Eric Bischoff and Conrad Thompson covered “TNA Against All Odds” from 2011 on this week’s episode of “83 Weeks” on AdFreeShows.com.
Against All Odds featured Kurt Angle vs. Jeff Jarrett, Jeff Hardy vs. Mr. Anderson in a Championship Ladder Match, Rob Van Dam vs. Matt Hardy, Bully Ray vs. Brother Devon, and more.
Here are some highlights from the podcast:
Conrad Thompson read a quote Chris Jericho made around February 2011 regarding TNA:
“I just think a company with that much talent should be doing better than they are. They’ve had the same ratings for the last three years. It is just unacceptable with the amount of talent they have there. I run my own business as well. I run the business of Fozzy. If somebody is not performing and we’re not getting bigger, then something has to change. I wish they would look at it that way instead of relying on the same old things and the same old people. They’ve been trying different things and something isn’t clicking. They’ve had the same million and a half viewers for the last three years. Just an outsider looking in as any business owner looking in. If you had the same return and the same result after three years, maybe you want to try something different to make it grow.”

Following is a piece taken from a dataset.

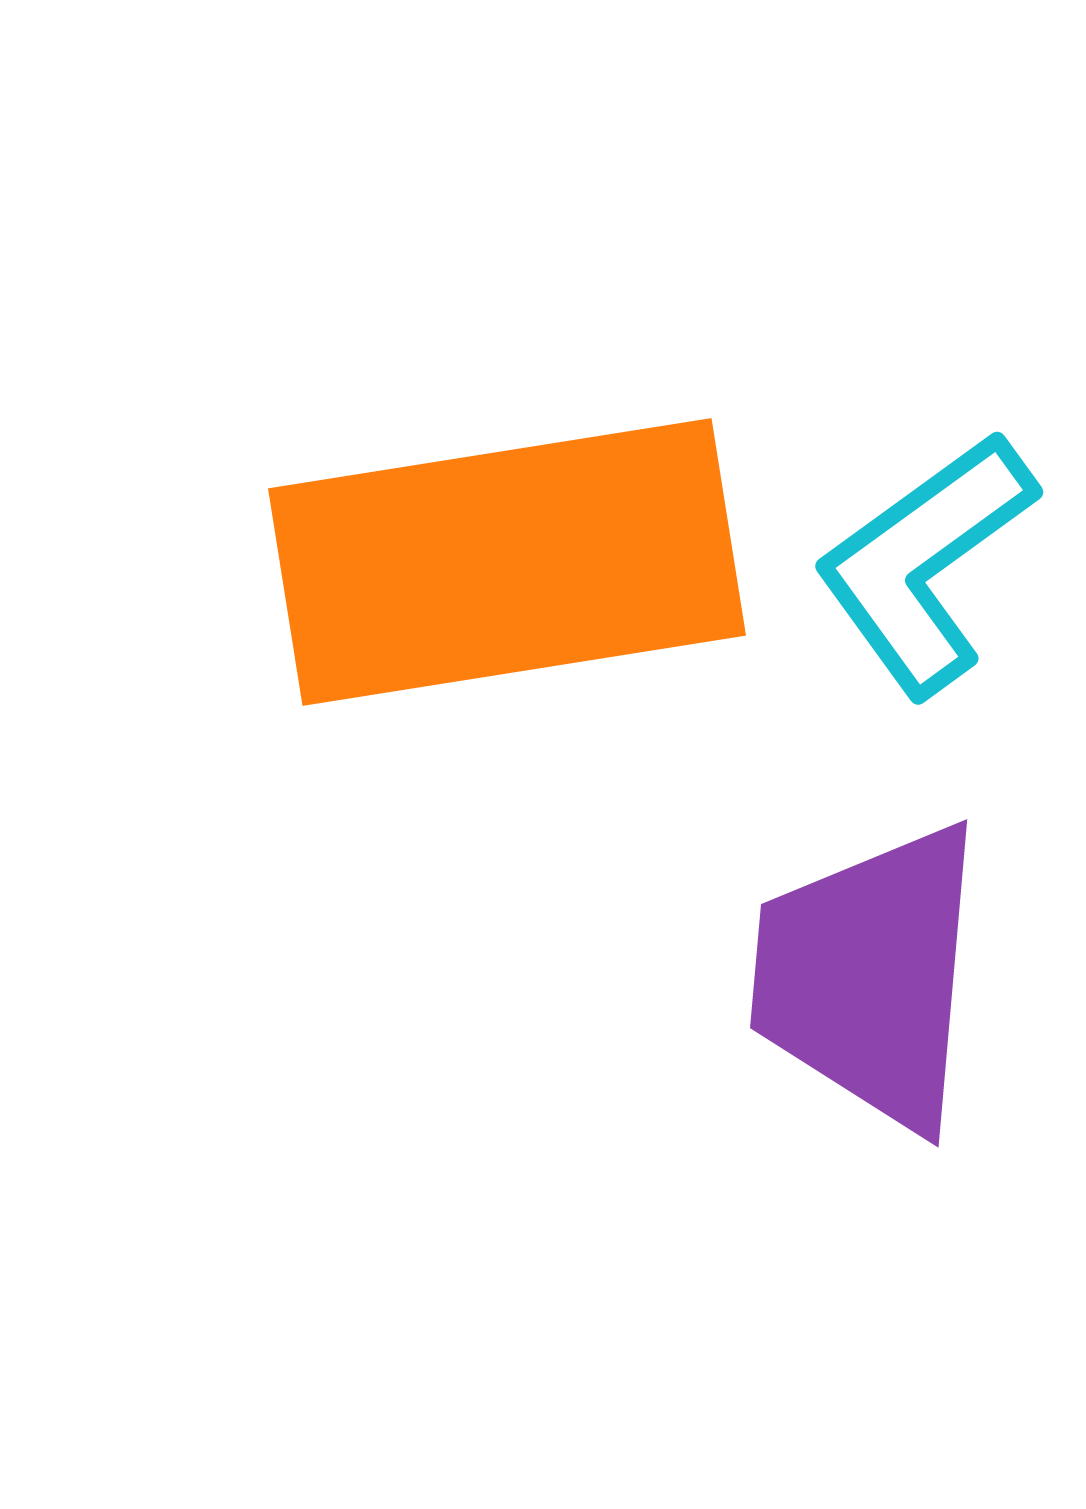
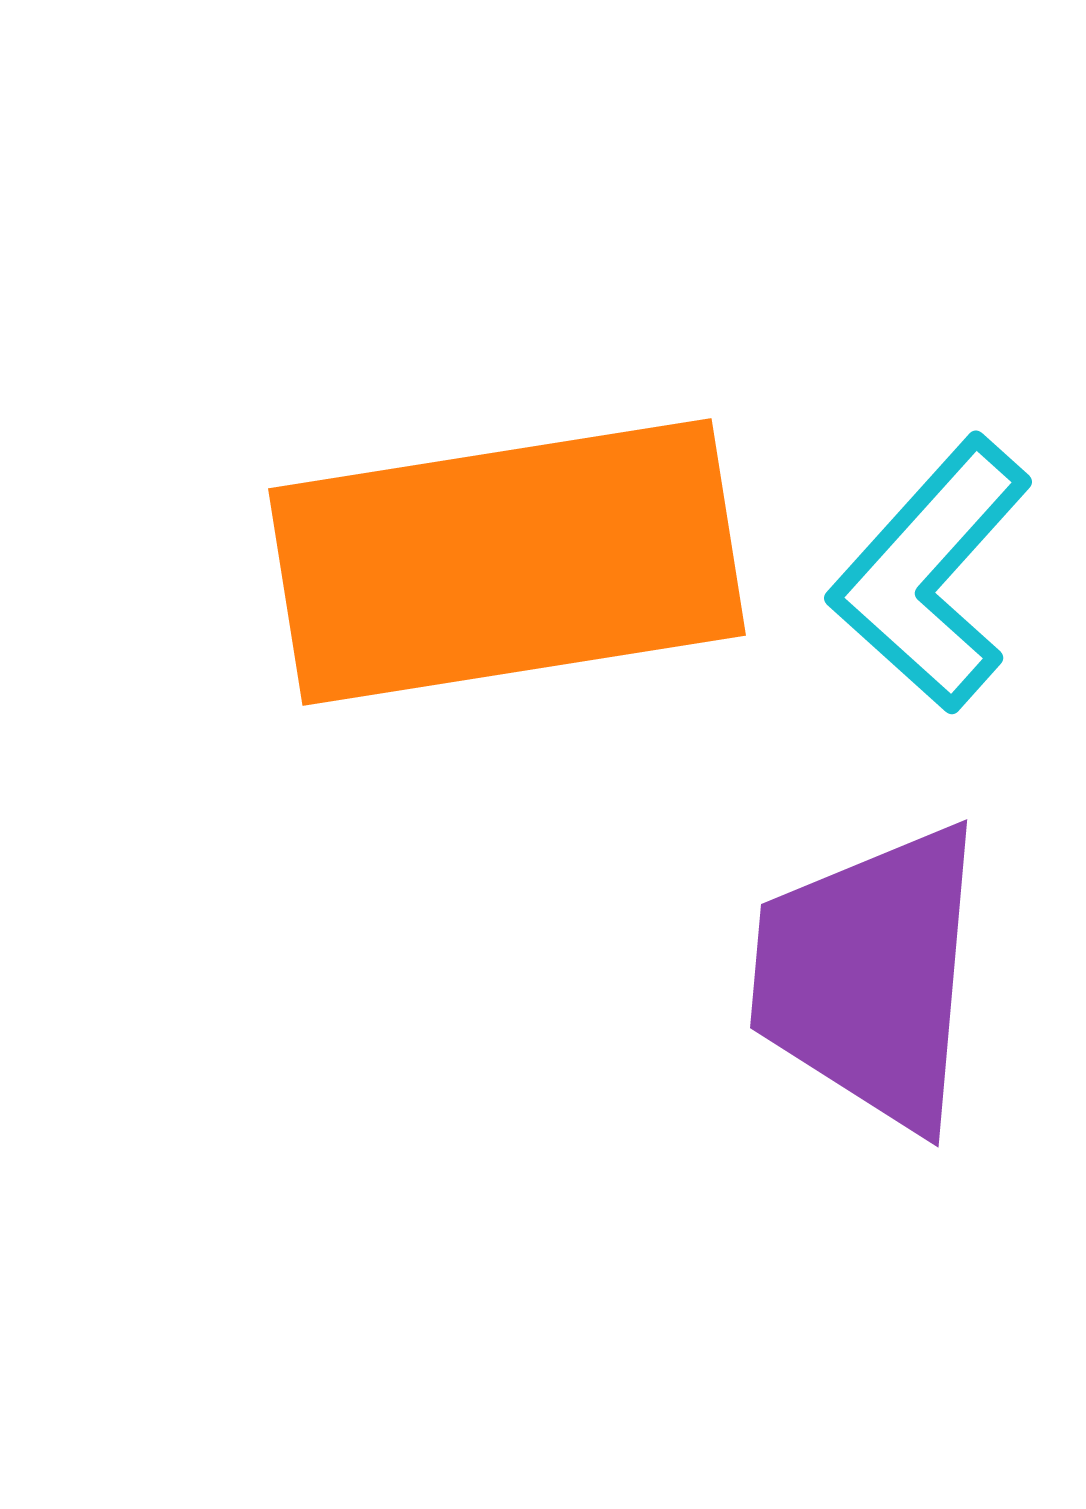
cyan L-shape: moved 6 px right, 11 px down; rotated 12 degrees counterclockwise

“I think it’s going to come back and bite him in the a*s is what I think. Let’s be honest here. We both have a lot of respect for AEW and the people in it, but, AEW, last week they did about 800,000 viewers which was a high watermark for them over the past several months. They opened the door with 1.5 million viewers when they premiered and they haven’t been able to crack a million since, or if they have, it’s only been on one or two occasions. They’ve essentially flatlined at around 7 or 800,00 viewers on average for the last year and a half.

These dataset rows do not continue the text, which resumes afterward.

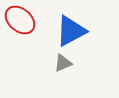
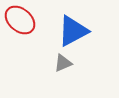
blue triangle: moved 2 px right
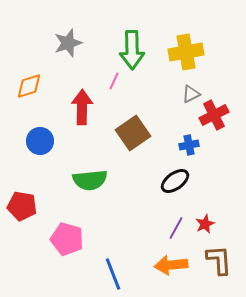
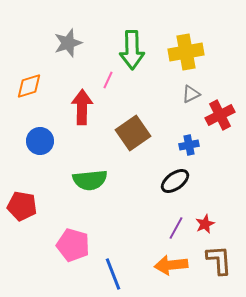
pink line: moved 6 px left, 1 px up
red cross: moved 6 px right
pink pentagon: moved 6 px right, 6 px down
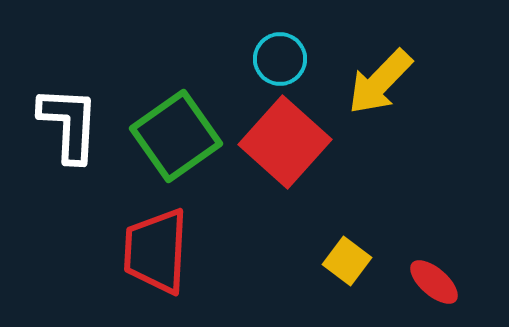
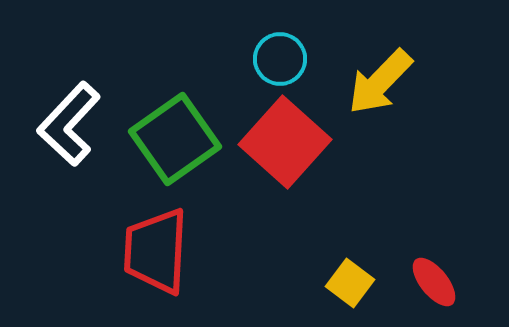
white L-shape: rotated 140 degrees counterclockwise
green square: moved 1 px left, 3 px down
yellow square: moved 3 px right, 22 px down
red ellipse: rotated 10 degrees clockwise
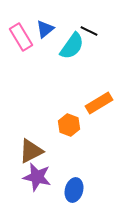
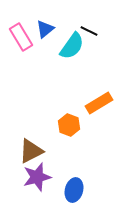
purple star: rotated 28 degrees counterclockwise
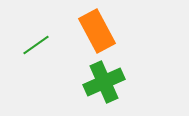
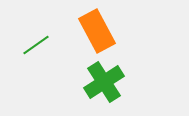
green cross: rotated 9 degrees counterclockwise
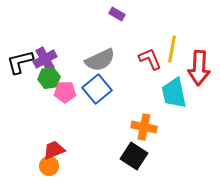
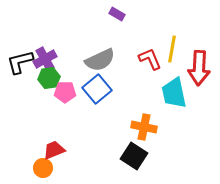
orange circle: moved 6 px left, 2 px down
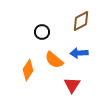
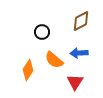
red triangle: moved 3 px right, 3 px up
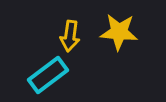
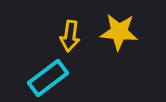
cyan rectangle: moved 3 px down
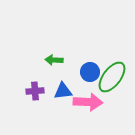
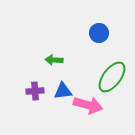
blue circle: moved 9 px right, 39 px up
pink arrow: moved 3 px down; rotated 12 degrees clockwise
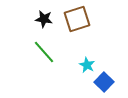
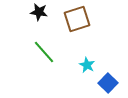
black star: moved 5 px left, 7 px up
blue square: moved 4 px right, 1 px down
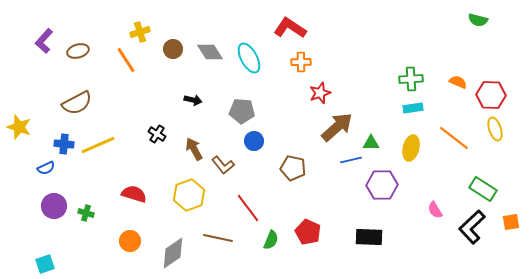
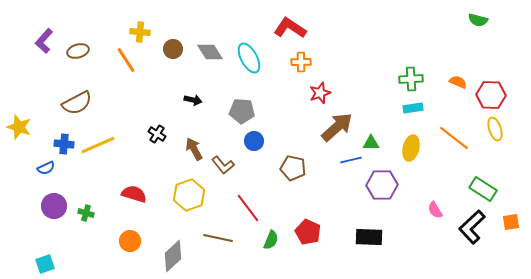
yellow cross at (140, 32): rotated 24 degrees clockwise
gray diamond at (173, 253): moved 3 px down; rotated 8 degrees counterclockwise
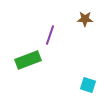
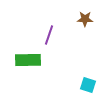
purple line: moved 1 px left
green rectangle: rotated 20 degrees clockwise
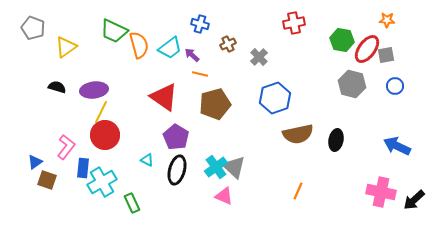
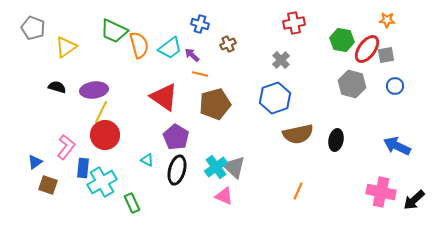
gray cross at (259, 57): moved 22 px right, 3 px down
brown square at (47, 180): moved 1 px right, 5 px down
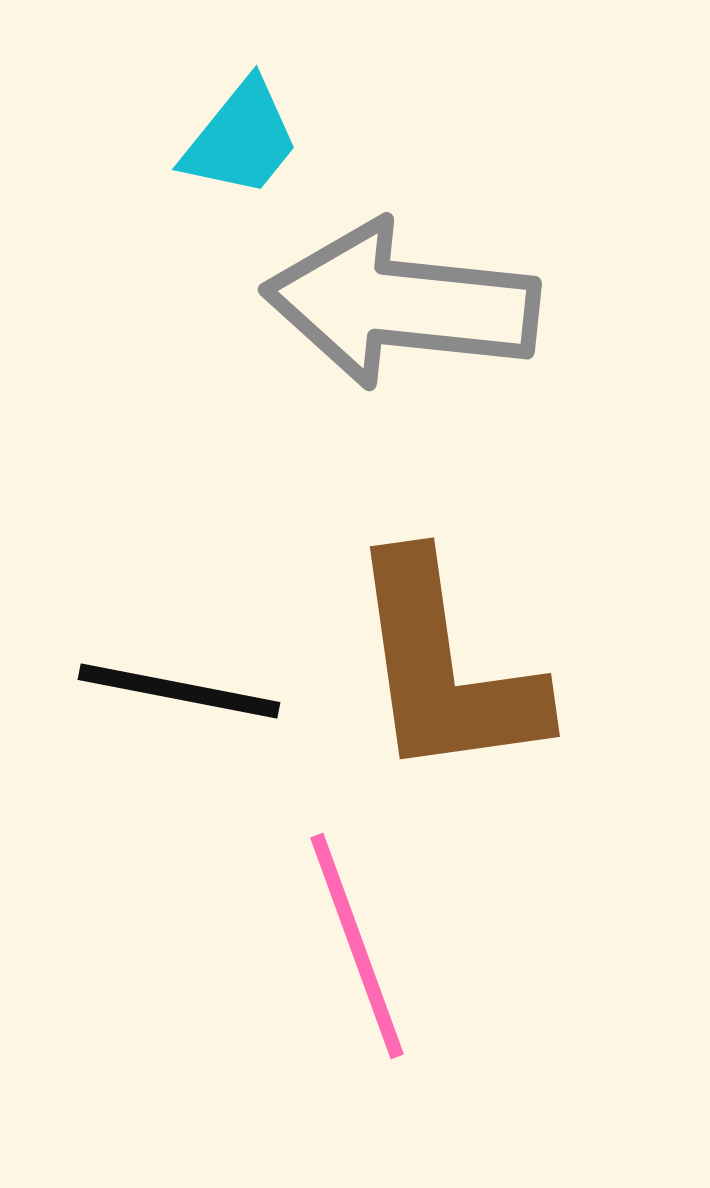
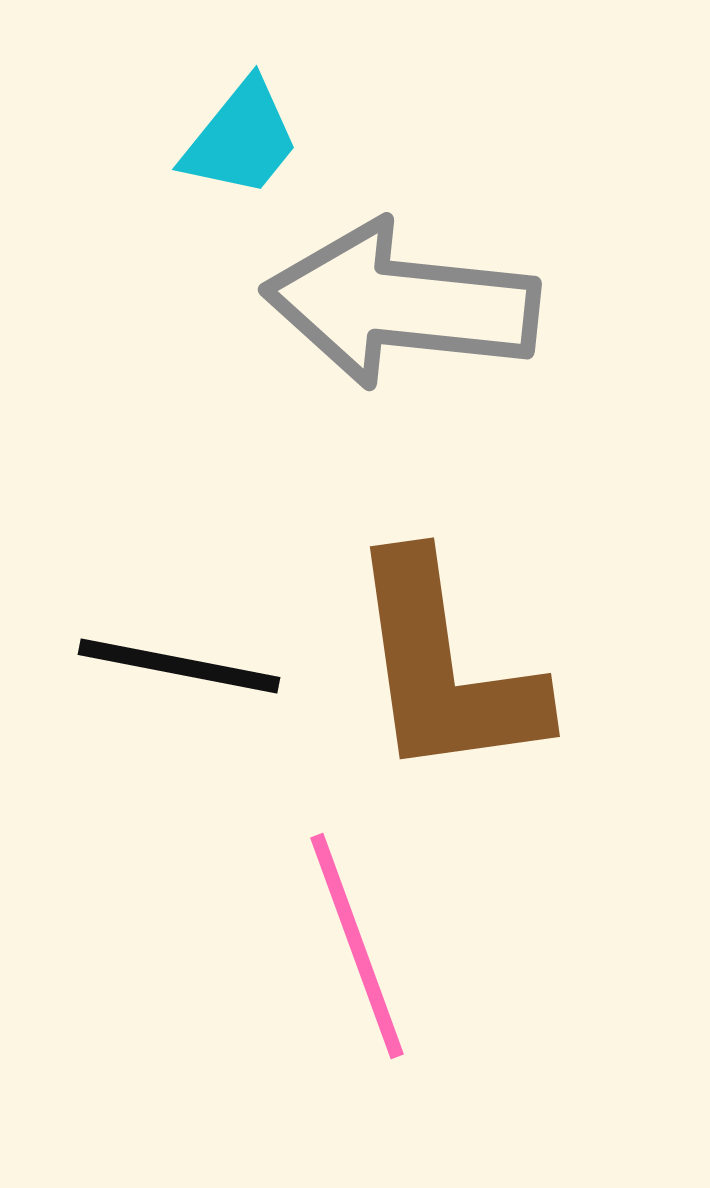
black line: moved 25 px up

That’s an observation that could, unless something turns around in the next 18 months, come back and haunt someone like Chris because quite frankly, AEW has flatlined. It’s been that way essentially for a year. That includes pre-COVID so there’s no COVID excuse built into the equation here. Going back to probably the second or third episode up until we are now, it’s basically 7 or 800,000 viewers and it has flatlined. What’s the solution there? What’s the problem there Chris. I love Chris. He’s a good dude. He’s a great dude and a good friend, but it’s easy to talk about the business that you’re not really in from a management point of view. It’s easy from the outside, not suggesting that Chris isn’t in the wrestling business in case people are dying to jump on something I say, but Chris has never run a wrestling business. Chris has participated in the wrestling business as one of the best performers in the last 20 years, but Chris has never run a wrestling business. When he made that statement, he was making it from the position of a talent, not an executive who experienced different things in the industry. It’s easy to have an opinion about something you never actually have done. It’s easy to have a theoretical perspective on something as complex as running a wrestling company and because you’re in the business in one way, you feel like your opinion is valid with regard to things you have no experience in, but it’s really not.”

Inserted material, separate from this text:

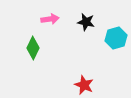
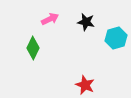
pink arrow: rotated 18 degrees counterclockwise
red star: moved 1 px right
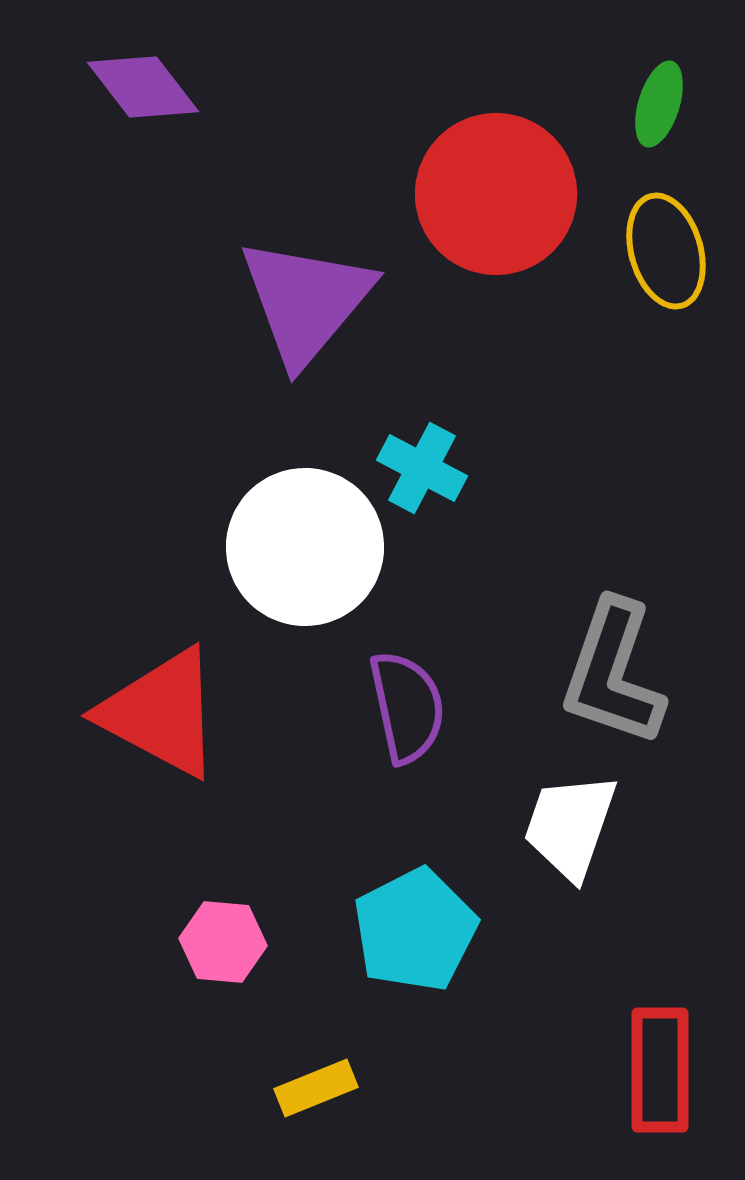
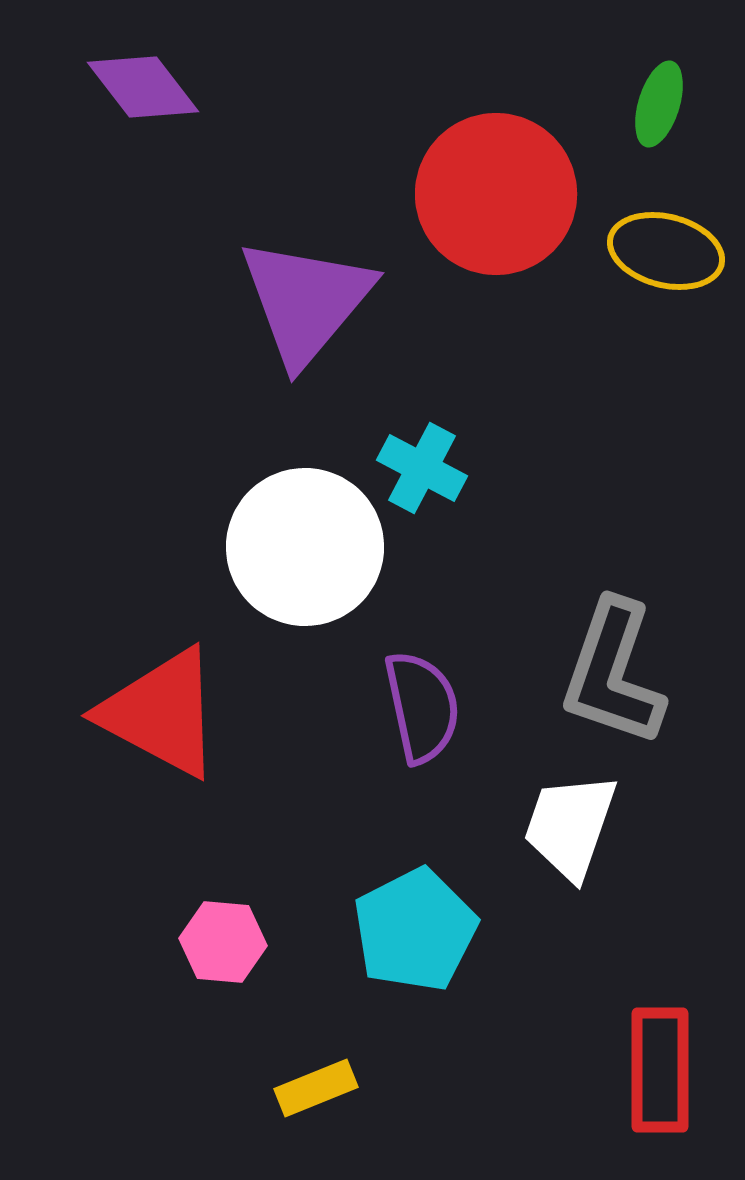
yellow ellipse: rotated 60 degrees counterclockwise
purple semicircle: moved 15 px right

Bischoff was asked his opinion of Dixie Carter bringing in Jeff Hardy knowing Jeff’s previous issues:
“I distanced myself from it. It wasn’t my call. I didn’t get to vote. Dixie loved Jeff. Dixie was such a supporter for Jeff. By the way, this is not a criticism of Dixie Carter. I think it’s one of her strongest suits. She is a very compassionate person. She’s a nurturer. She wants to help people in a genuine way, but I think in this particular case, it was very risky because her desire to help Jeff overcome what he was facing and giving him this opportunity, I understand it knowing Dixie the way I did, but man, I’m not sure it was the smartest thing to do under the circumstances. She was, and when I say infatuated, I don’t mean in an unhealthy way, I mean as a fan. She was so supportive of Jeff that she was willing to take a risk that a lot of people wouldn’t have taken. I’m not sure that’s not a good characteristic. “
Bischoff on Matt Hardy coming to TNA at this time:
“You can talk to Matt on any given day and he would look you in the eye and he was clear headed. You didn’t have any concern as to whether or not he was under the influence of anything or dancing on the edge of it. Then, you could also talk to him the following day and you’re not sure there’s anybody really home in the conversation. He had his own issues. He was out of shape when he first got to TNA, in fact, he was horribly out of shape at one point. He looked embarrassingly bad. I’m sure he looks back at it now and regrets that. The things you would see on YouTube or social media would really make you really wonder, ‘What the hell did they do in their free time? What drugs are those?’ There’s no other way to look at it. It was whacky sh*t. I wasn’t a big fan of Matt when he came into TNA because of that. He was inconsistent. I wasn’t a big fan of inconsistent performances. He was troubled, as was Jeff, to a different degree perhaps. Perhaps he was able to not make headlines, but it doesn’t mean he didn’t have similar problems and issues. Maybe not the same ones, but in the same categories, whether it’s alcohol or different drugs. I don’t want to speculate. All I can tell you is his behavior and appearance and the inconsistency of both, led me to believe at least, that he wasn’t healthy.”